■ **EXERCISE AIM**
Please repeat the entries from the line holding "pose: elev=89.3 azim=292.3" through the line holding "Dot at: (177, 340)", inclusive, word for word. Leave the pictures out of your answer.

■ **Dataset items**
+-------+

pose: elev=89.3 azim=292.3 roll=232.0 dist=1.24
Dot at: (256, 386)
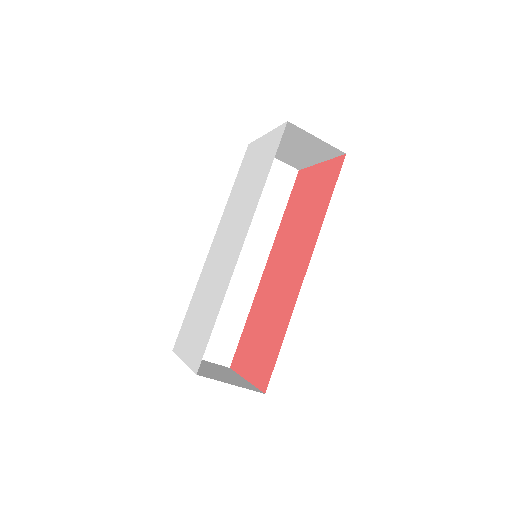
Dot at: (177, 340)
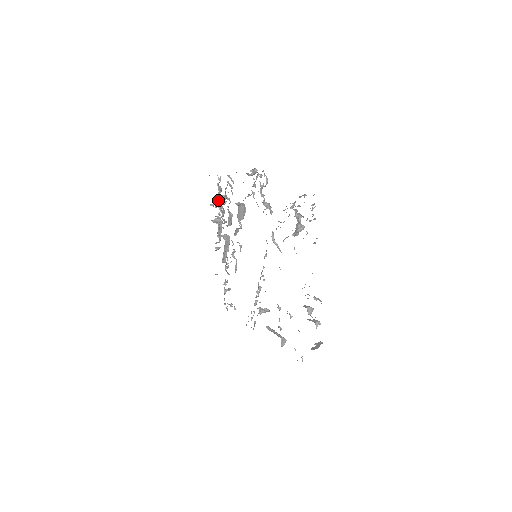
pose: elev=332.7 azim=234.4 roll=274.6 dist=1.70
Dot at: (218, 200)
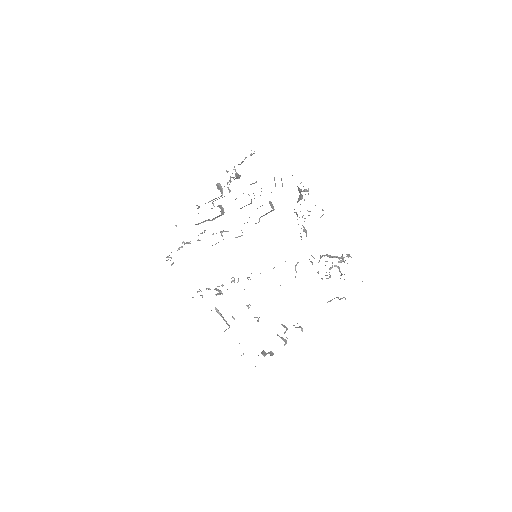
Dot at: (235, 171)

+-------+

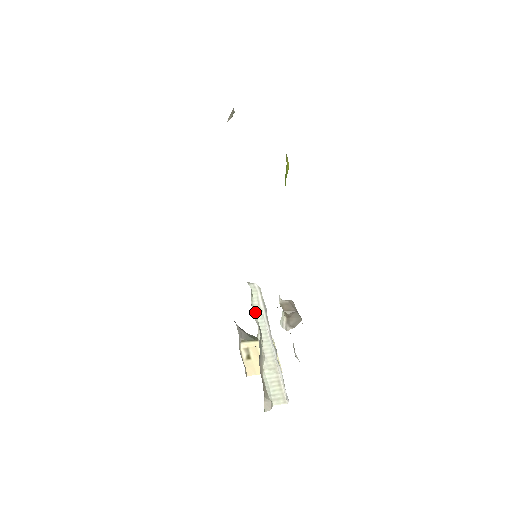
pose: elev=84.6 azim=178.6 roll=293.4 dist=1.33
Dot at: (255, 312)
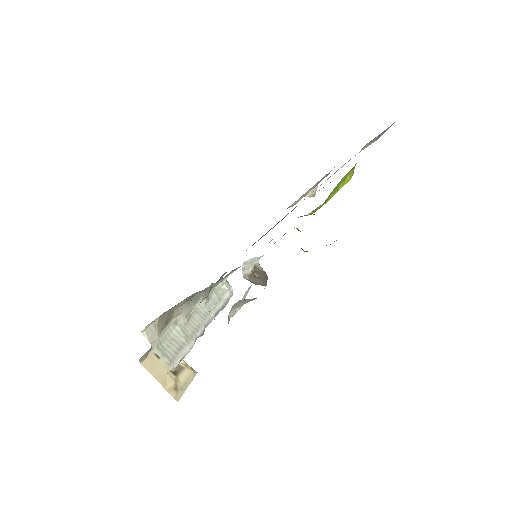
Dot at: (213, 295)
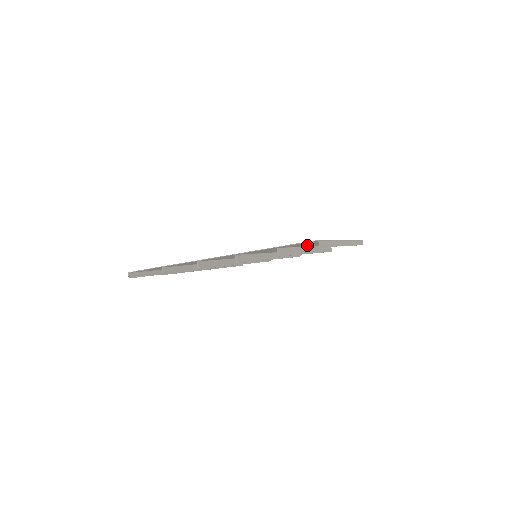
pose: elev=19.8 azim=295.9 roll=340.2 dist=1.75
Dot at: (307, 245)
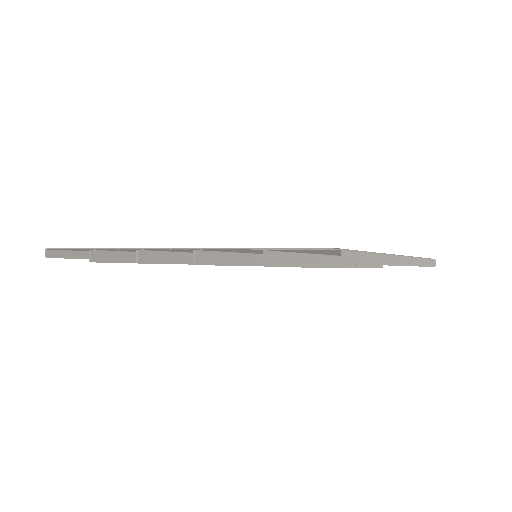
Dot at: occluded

+-------+

■ **THE OUTPUT**
pose: elev=89.3 azim=292.3 roll=232.0 dist=1.24
Dot at: (256, 386)
Dot at: (177, 340)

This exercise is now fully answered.